The winter wonderland story
gives way to farce: played out in infidelities and the
revealing of
dark secrets from everybody--with Eirik's secret the
darkest. Surprise! Surprise! Both couples are not as
Happy Happy as first thought and we soon get to see
what's bugging them--it's a matter of domestic-strife
and longings for love. Meanwhile scenes often change
to a well-dressed Nordic male quartet chorus belting
out in English American spirituals and ballads, that
sound strange because the songs don't quite connect
with the soap opera narrative. By the end of the
melodrama, during the Christmas season, after three of
the four leads sing “Amazing Grace”, excluding Eirik, in the local
church choir, all their gigantic marital problems
magically evaporate due to lessons learned on the fly.

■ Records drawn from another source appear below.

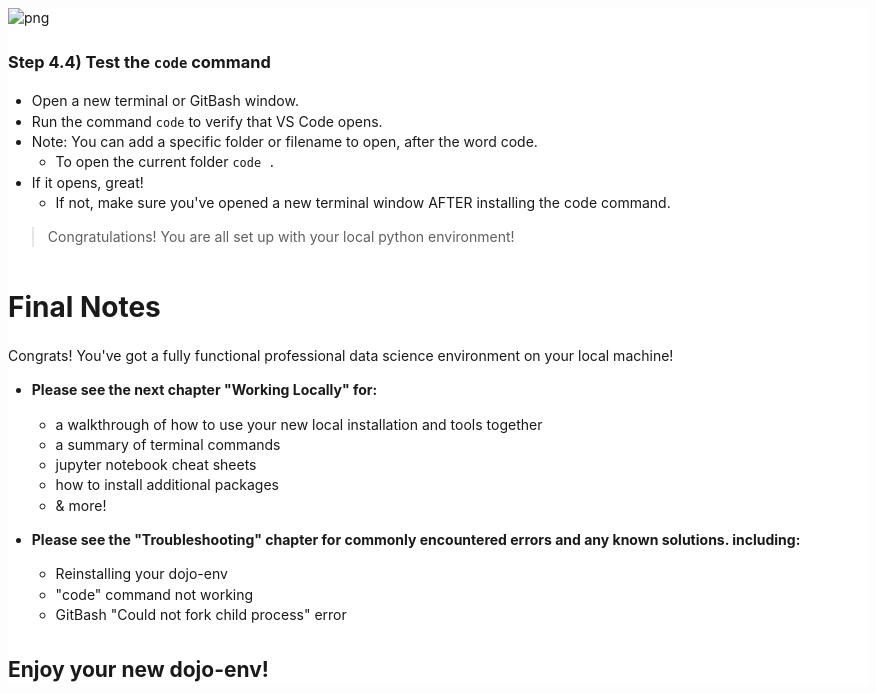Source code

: ![png](https://raw.githubusercontent.com/coding-dojo-data-science/dojo-env-setup/main/images/7_replace_default_interp.png)

### Step 4.4) Test the `code` command

- Open a new terminal or GitBash window.
- Run the command `code` to verify that VS Code opens.
- Note: You can add a specific folder or filename to open, after the word code.
    - To open the current folder `code .`
- If it opens, great!
    - If not, make sure you've opened a new terminal window AFTER installing the code command.

> Congratulations! You are all set up with your local python environment! 

# Final Notes

Congrats! You've got a fully functional professional data science environment on your local machine!

- **Please see the next chapter "Working Locally" for:**
    -  a walkthrough of how to use your new local installation and tools together
    -  a summary of terminal commands
    -  jupyter notebook cheat sheets
    -  how to install additional packages
    -  & more!

- **Please see the "Troubleshooting" chapter for commonly encountered errors and any known solutions. including:**
    - Reinstalling your dojo-env
    - "code" command not working
    - GitBash "Could not fork child process" error

## Enjoy your new dojo-env! 
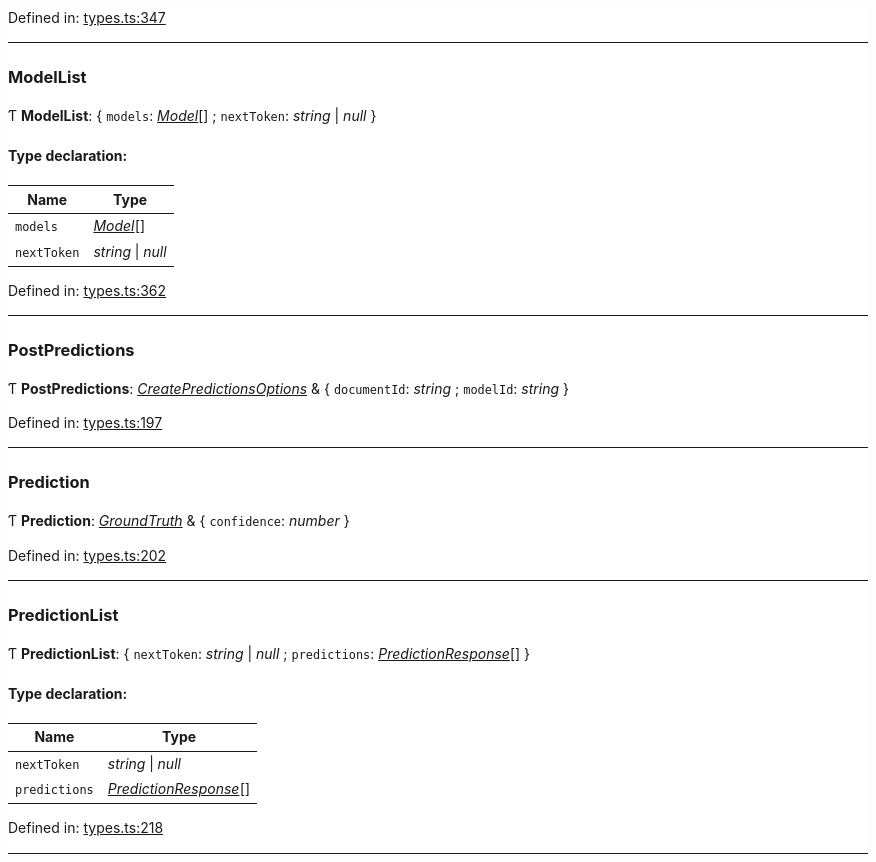 Defined in: [types.ts:347](https://github.com/LucidtechAI/las-sdk-js/blob/7bfac85/packages/las-sdk-core/src/types.ts#L347)

___

### ModelList

Ƭ **ModelList**: { `models`: [*Model*](#model)[] ; `nextToken`: *string* \| *null*  }

#### Type declaration:

Name | Type |
------ | ------ |
`models` | [*Model*](#model)[] |
`nextToken` | *string* \| *null* |

Defined in: [types.ts:362](https://github.com/LucidtechAI/las-sdk-js/blob/7bfac85/packages/las-sdk-core/src/types.ts#L362)

___

### PostPredictions

Ƭ **PostPredictions**: [*CreatePredictionsOptions*](#interfacestypescreatepredictionsoptionsmd) & { `documentId`: *string* ; `modelId`: *string*  }

Defined in: [types.ts:197](https://github.com/LucidtechAI/las-sdk-js/blob/7bfac85/packages/las-sdk-core/src/types.ts#L197)

___

### Prediction

Ƭ **Prediction**: [*GroundTruth*](#groundtruth) & { `confidence`: *number*  }

Defined in: [types.ts:202](https://github.com/LucidtechAI/las-sdk-js/blob/7bfac85/packages/las-sdk-core/src/types.ts#L202)

___

### PredictionList

Ƭ **PredictionList**: { `nextToken`: *string* \| *null* ; `predictions`: [*PredictionResponse*](#predictionresponse)[]  }

#### Type declaration:

Name | Type |
------ | ------ |
`nextToken` | *string* \| *null* |
`predictions` | [*PredictionResponse*](#predictionresponse)[] |

Defined in: [types.ts:218](https://github.com/LucidtechAI/las-sdk-js/blob/7bfac85/packages/las-sdk-core/src/types.ts#L218)

___
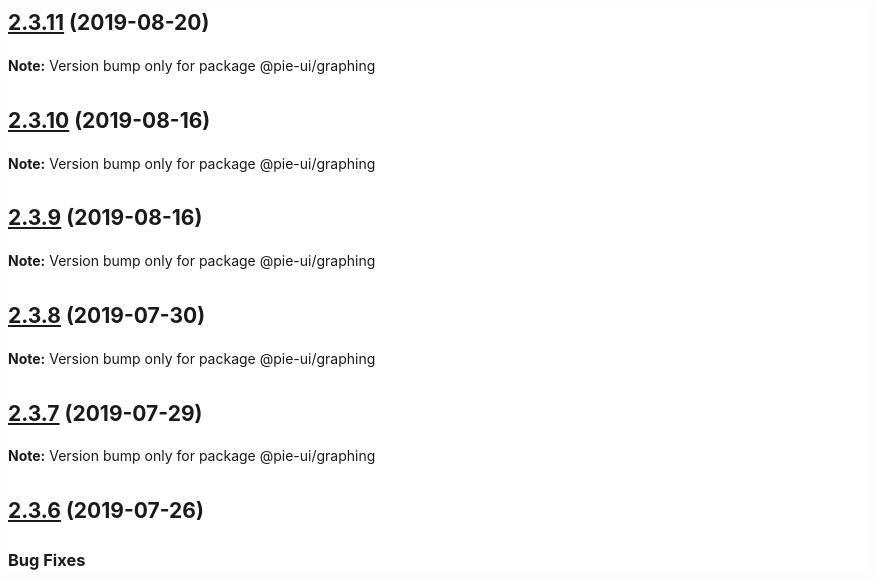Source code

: 



## [2.3.11](https://github.com/pie-framework/pie-ui/compare/@pie-ui/graphing@2.3.10...@pie-ui/graphing@2.3.11) (2019-08-20)

**Note:** Version bump only for package @pie-ui/graphing





## [2.3.10](https://github.com/pie-framework/pie-ui/compare/@pie-ui/graphing@2.3.9...@pie-ui/graphing@2.3.10) (2019-08-16)

**Note:** Version bump only for package @pie-ui/graphing





## [2.3.9](https://github.com/pie-framework/pie-ui/compare/@pie-ui/graphing@2.3.8...@pie-ui/graphing@2.3.9) (2019-08-16)

**Note:** Version bump only for package @pie-ui/graphing





## [2.3.8](https://github.com/pie-framework/pie-ui/compare/@pie-ui/graphing@2.3.7...@pie-ui/graphing@2.3.8) (2019-07-30)

**Note:** Version bump only for package @pie-ui/graphing





## [2.3.7](https://github.com/pie-framework/pie-ui/compare/@pie-ui/graphing@2.3.6...@pie-ui/graphing@2.3.7) (2019-07-29)

**Note:** Version bump only for package @pie-ui/graphing





## [2.3.6](https://github.com/pie-framework/pie-ui/compare/@pie-ui/graphing@2.3.5...@pie-ui/graphing@2.3.6) (2019-07-26)


### Bug Fixes

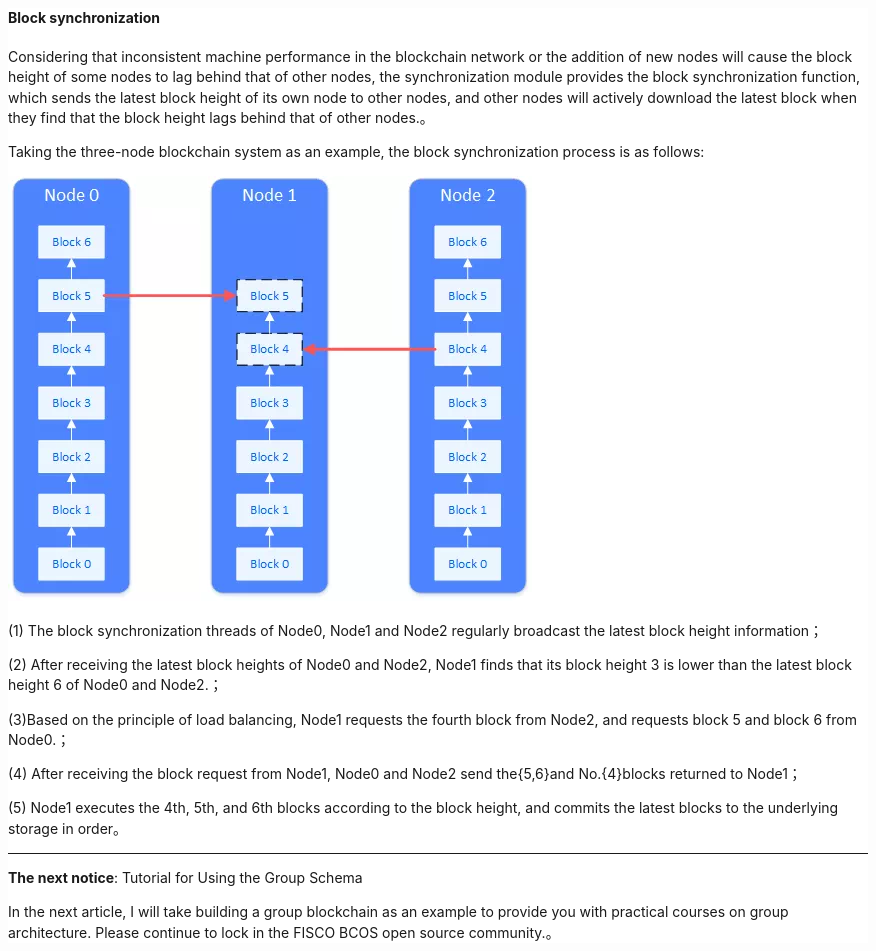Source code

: #### Block synchronization

Considering that inconsistent machine performance in the blockchain network or the addition of new nodes will cause the block height of some nodes to lag behind that of other nodes, the synchronization module provides the block synchronization function, which sends the latest block height of its own node to other nodes, and other nodes will actively download the latest block when they find that the block height lags behind that of other nodes.。

Taking the three-node blockchain system as an example, the block synchronization process is as follows:


![](../../../../images/articles/group_architecture_design/IMG_4896.PNG)


(1) The block synchronization threads of Node0, Node1 and Node2 regularly broadcast the latest block height information；

(2) After receiving the latest block heights of Node0 and Node2, Node1 finds that its block height 3 is lower than the latest block height 6 of Node0 and Node2.；

(3)Based on the principle of load balancing, Node1 requests the fourth block from Node2, and requests block 5 and block 6 from Node0.；

(4) After receiving the block request from Node1, Node0 and Node2 send the{5,6}and No.{4}blocks returned to Node1；

(5) Node1 executes the 4th, 5th, and 6th blocks according to the block height, and commits the latest blocks to the underlying storage in order。

------

**The next notice**: Tutorial for Using the Group Schema

In the next article, I will take building a group blockchain as an example to provide you with practical courses on group architecture. Please continue to lock in the FISCO BCOS open source community.。
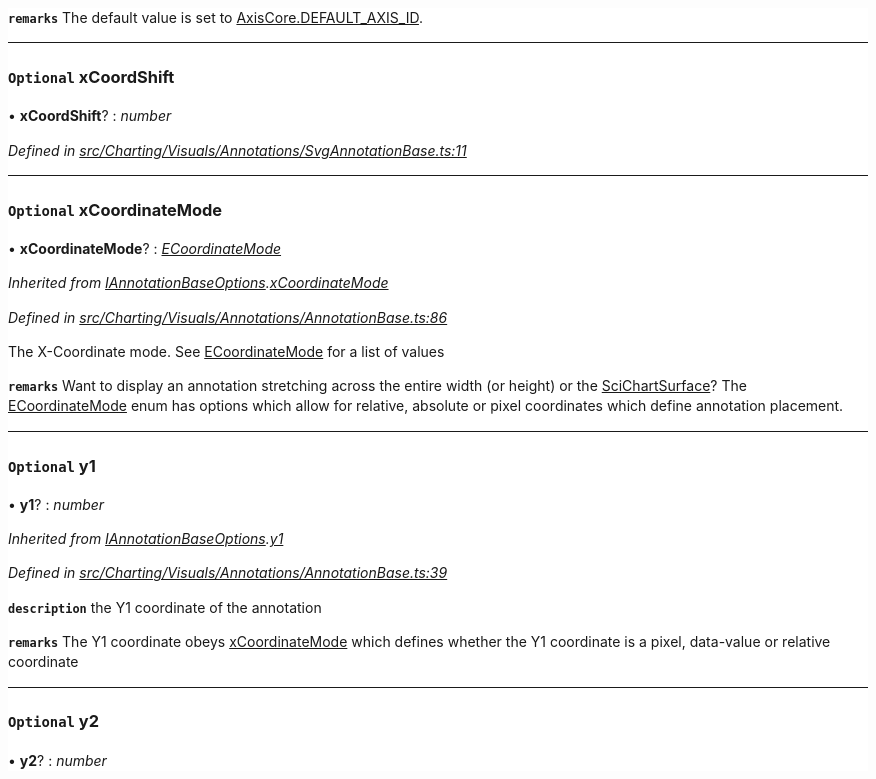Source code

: **`remarks`** The default value is set to [AxisCore.DEFAULT_AXIS_ID](../classes/axiscore.md#static-readonly-default_axis_id).

___

### `Optional` xCoordShift

• **xCoordShift**? : *number*

*Defined in [src/Charting/Visuals/Annotations/SvgAnnotationBase.ts:11](https://github.com/ABTSoftware/SciChart.Dev/blob/f6fba97af2/Web/src/SciChart/src/Charting/Visuals/Annotations/SvgAnnotationBase.ts#L11)*

___

### `Optional` xCoordinateMode

• **xCoordinateMode**? : *[ECoordinateMode](../enums/ecoordinatemode.md)*

*Inherited from [IAnnotationBaseOptions](iannotationbaseoptions.md).[xCoordinateMode](iannotationbaseoptions.md#optional-xcoordinatemode)*

*Defined in [src/Charting/Visuals/Annotations/AnnotationBase.ts:86](https://github.com/ABTSoftware/SciChart.Dev/blob/f6fba97af2/Web/src/SciChart/src/Charting/Visuals/Annotations/AnnotationBase.ts#L86)*

The X-Coordinate mode. See [ECoordinateMode](../enums/ecoordinatemode.md) for a list of values

**`remarks`** Want to display an annotation stretching across the entire width (or height) or the [SciChartSurface](../classes/scichartsurface.md)?
The [ECoordinateMode](../enums/ecoordinatemode.md) enum has options which allow for relative, absolute or pixel coordinates which define annotation
placement.

___

### `Optional` y1

• **y1**? : *number*

*Inherited from [IAnnotationBaseOptions](iannotationbaseoptions.md).[y1](iannotationbaseoptions.md#optional-y1)*

*Defined in [src/Charting/Visuals/Annotations/AnnotationBase.ts:39](https://github.com/ABTSoftware/SciChart.Dev/blob/f6fba97af2/Web/src/SciChart/src/Charting/Visuals/Annotations/AnnotationBase.ts#L39)*

**`description`** the Y1 coordinate of the annotation

**`remarks`** The Y1 coordinate obeys [xCoordinateMode](isvgannotationbaseoptions.md#optional-xcoordinatemode) which defines whether the Y1 coordinate is a pixel, data-value or relative coordinate

___

### `Optional` y2

• **y2**? : *number*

The affable Sigve leaves the vulnerable Kaja's arms to
return to his apologetic beautiful lawyer wife and the
once perceived perfect couple look good again together
though not in the same perfect way as before, as they
split for the city; while the plain-looking,
gregarious, and insecure Kaja, always putting on a
happy face that might as well say 'I want to be your
friend because I'm so lonely,' has gained enough
strength to leave her uncommunicative and mentally
cruel hubby who only pities her but doesn't love her.